Dataset -
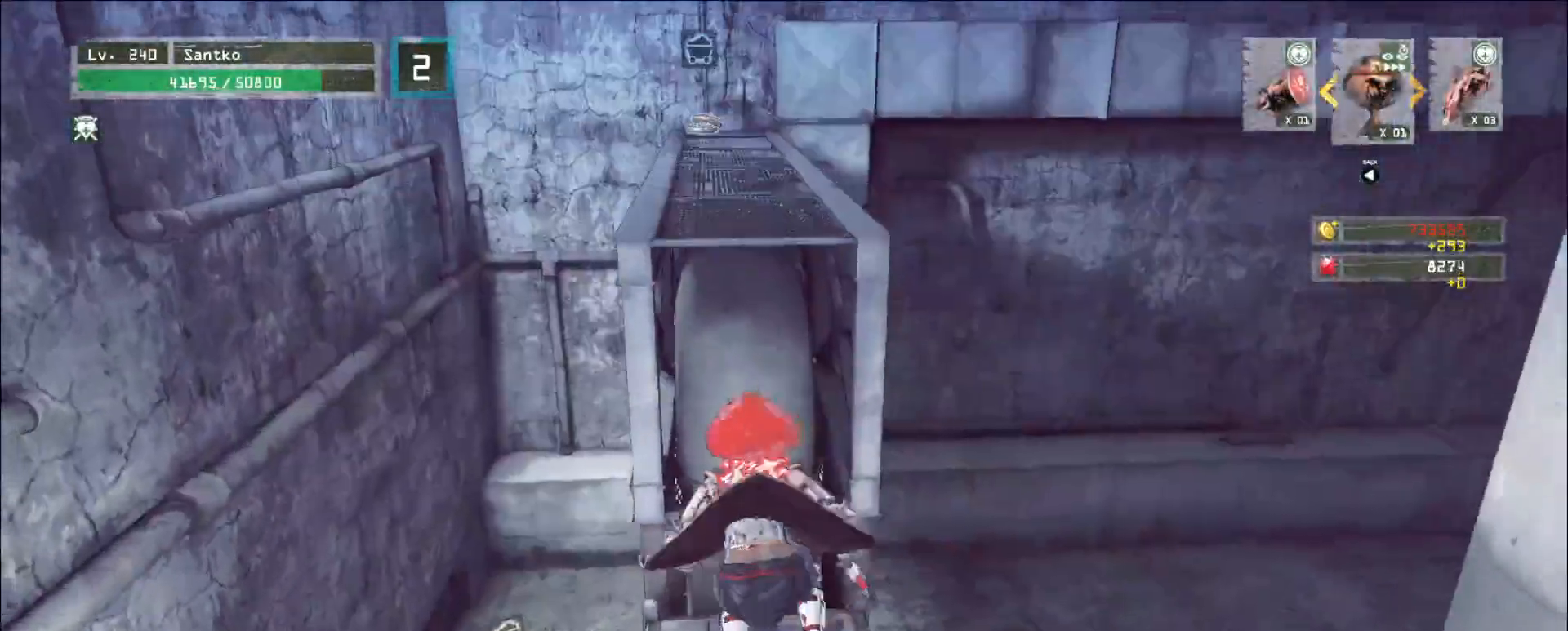
{"keys": ["w"], "mouse": [], "events": [[80, "space", "up"]]}
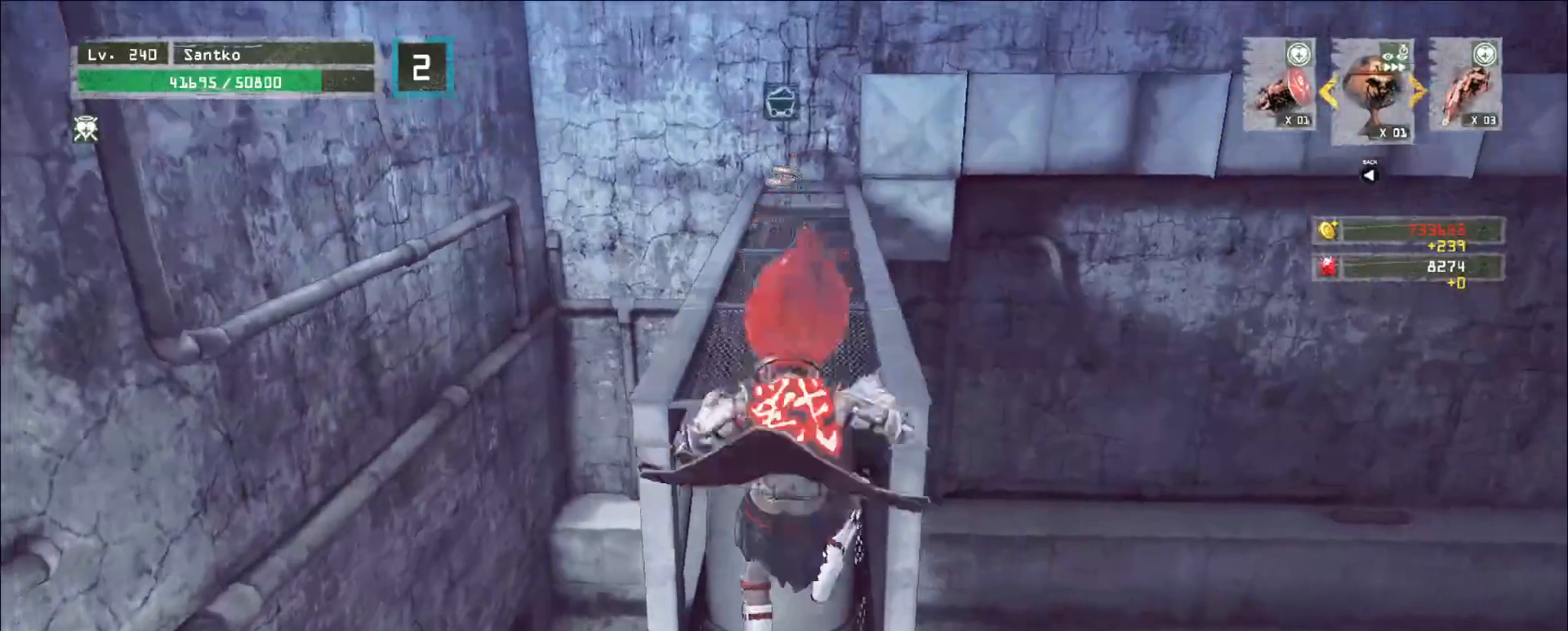
{"keys": ["w"], "mouse": [], "events": []}
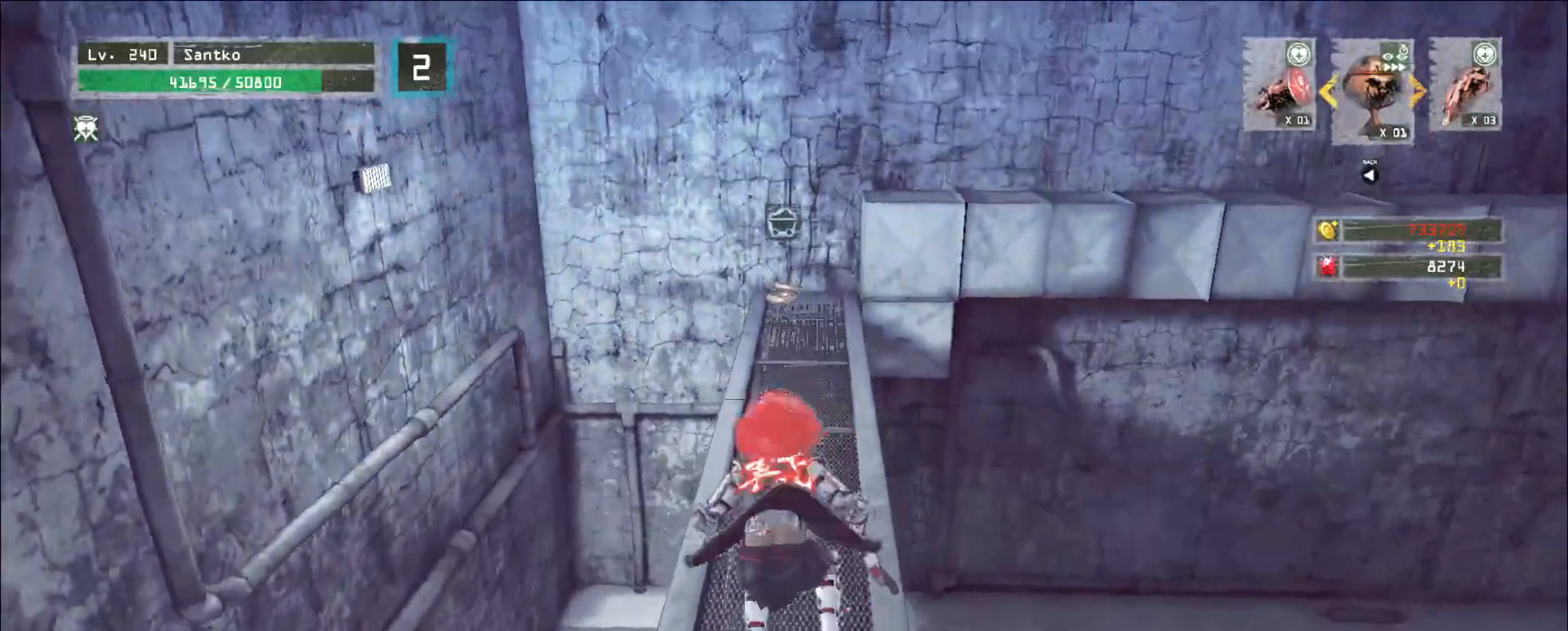
{"keys": ["w"], "mouse": [], "events": [[360, "2", "down"], [480, "2", "up"]]}
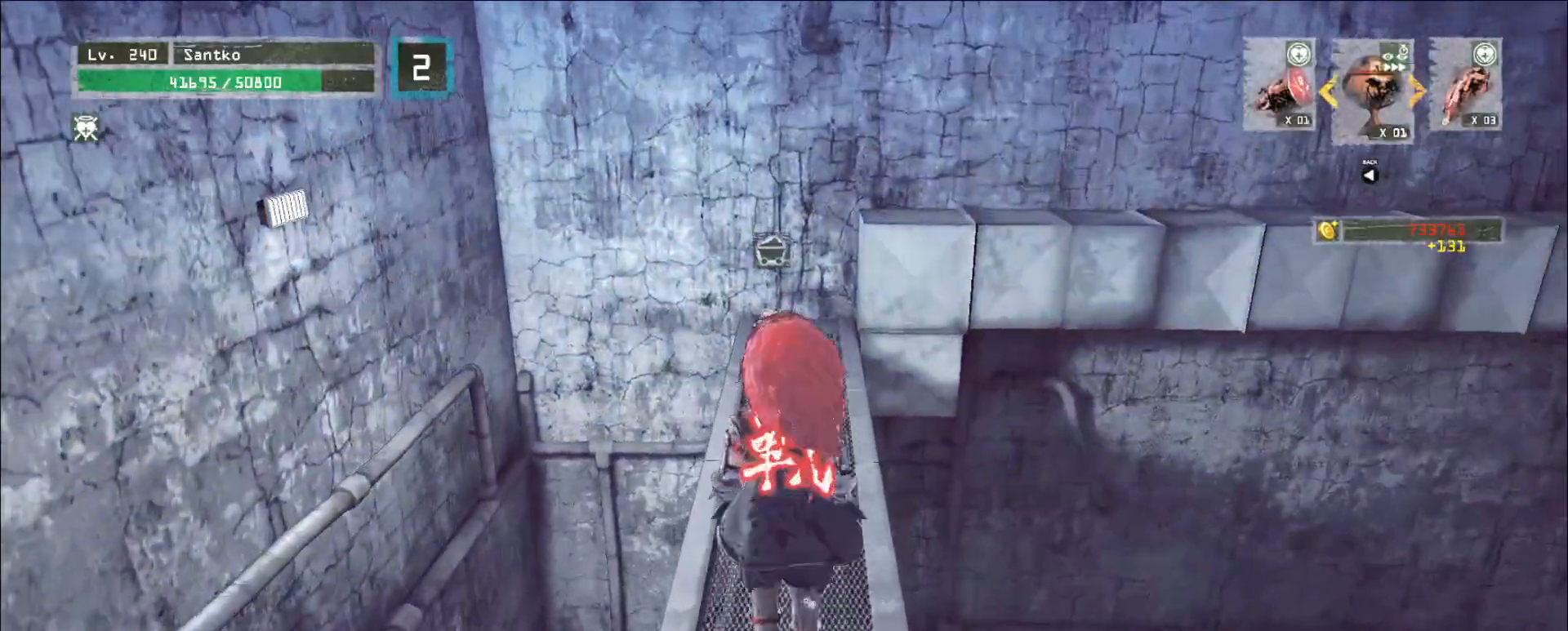
{"keys": ["space", "w"], "mouse": [], "events": [[480, "space", "down"]]}
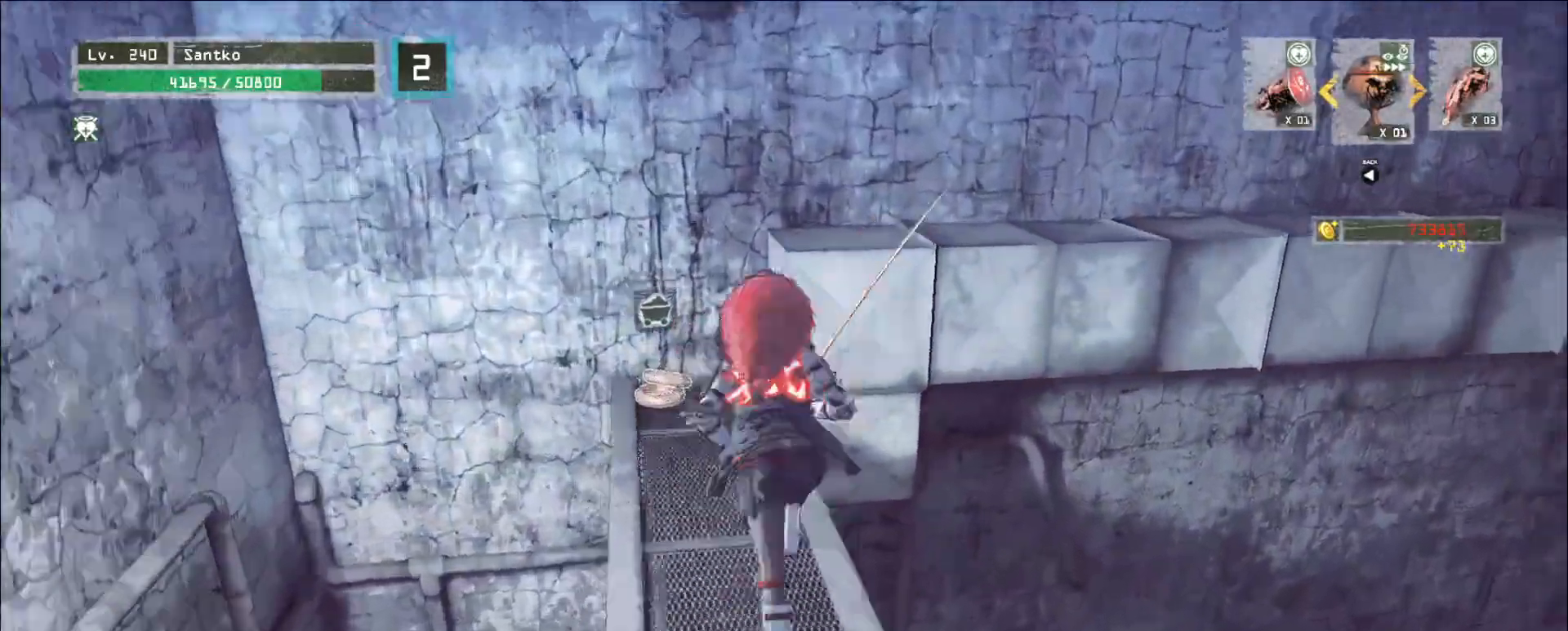
{"keys": ["w"], "mouse": [], "events": [[80, "a", "down"], [120, "space", "up"], [160, "a", "up"], [200, "a", "down"], [360, "a", "up"]]}
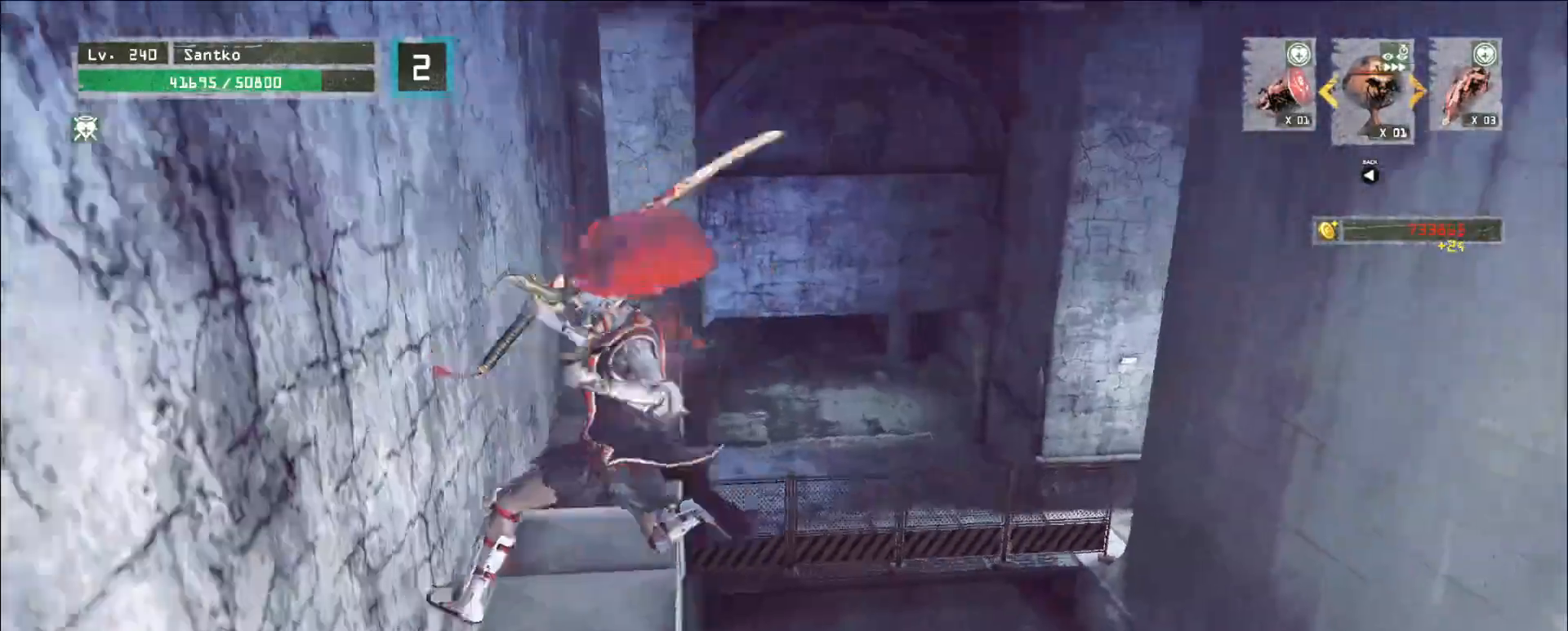
{"keys": ["w"], "mouse": [], "events": [[80, "a", "down"], [120, "a", "up"]]}
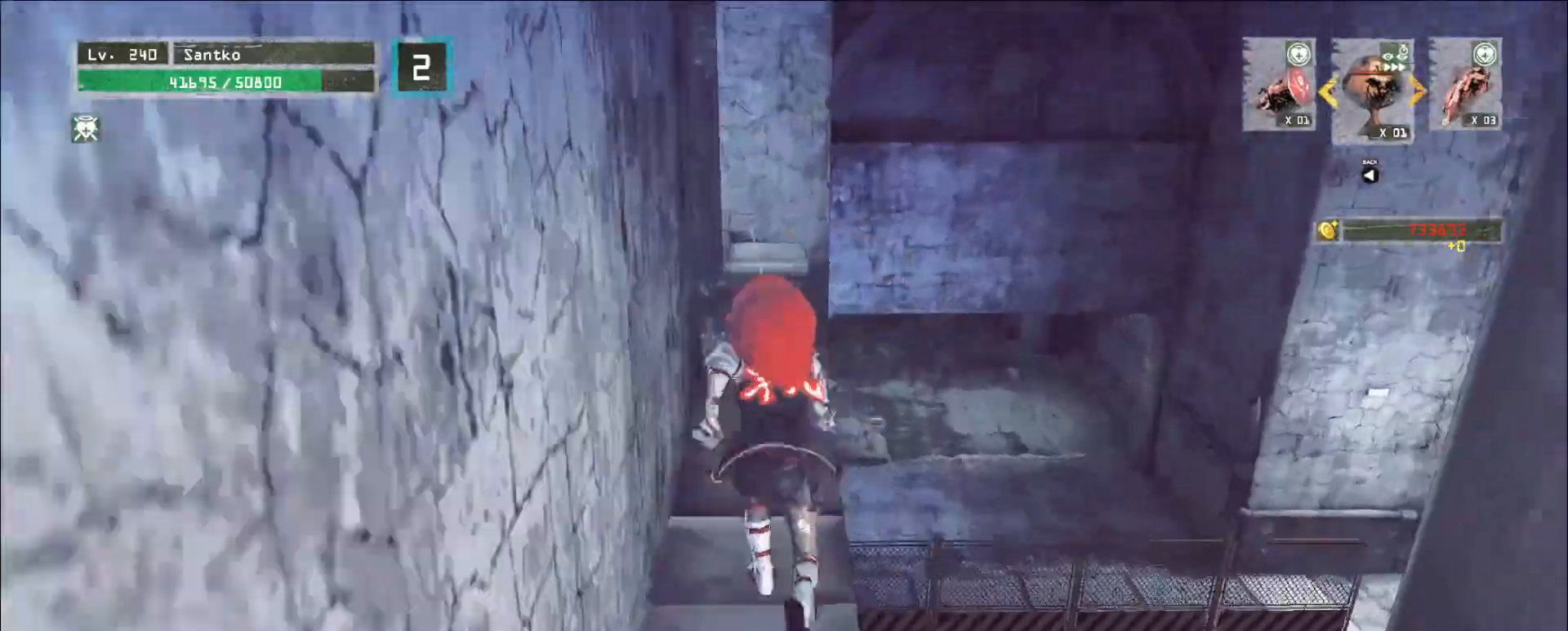
{"keys": ["w"], "mouse": [], "events": []}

Task details - Output everything in the records exactly, leaving pictures out.

Task answer -
{"keys": ["w"], "mouse": [], "events": [[80, "space", "up"]]}
{"keys": ["w"], "mouse": [], "events": []}
{"keys": ["w"], "mouse": [], "events": [[360, "2", "down"], [480, "2", "up"]]}
{"keys": ["space", "w"], "mouse": [], "events": [[480, "space", "down"]]}
{"keys": ["w"], "mouse": [], "events": [[80, "a", "down"], [120, "space", "up"], [160, "a", "up"], [200, "a", "down"], [360, "a", "up"]]}
{"keys": ["w"], "mouse": [], "events": [[80, "a", "down"], [120, "a", "up"]]}
{"keys": ["w"], "mouse": [], "events": []}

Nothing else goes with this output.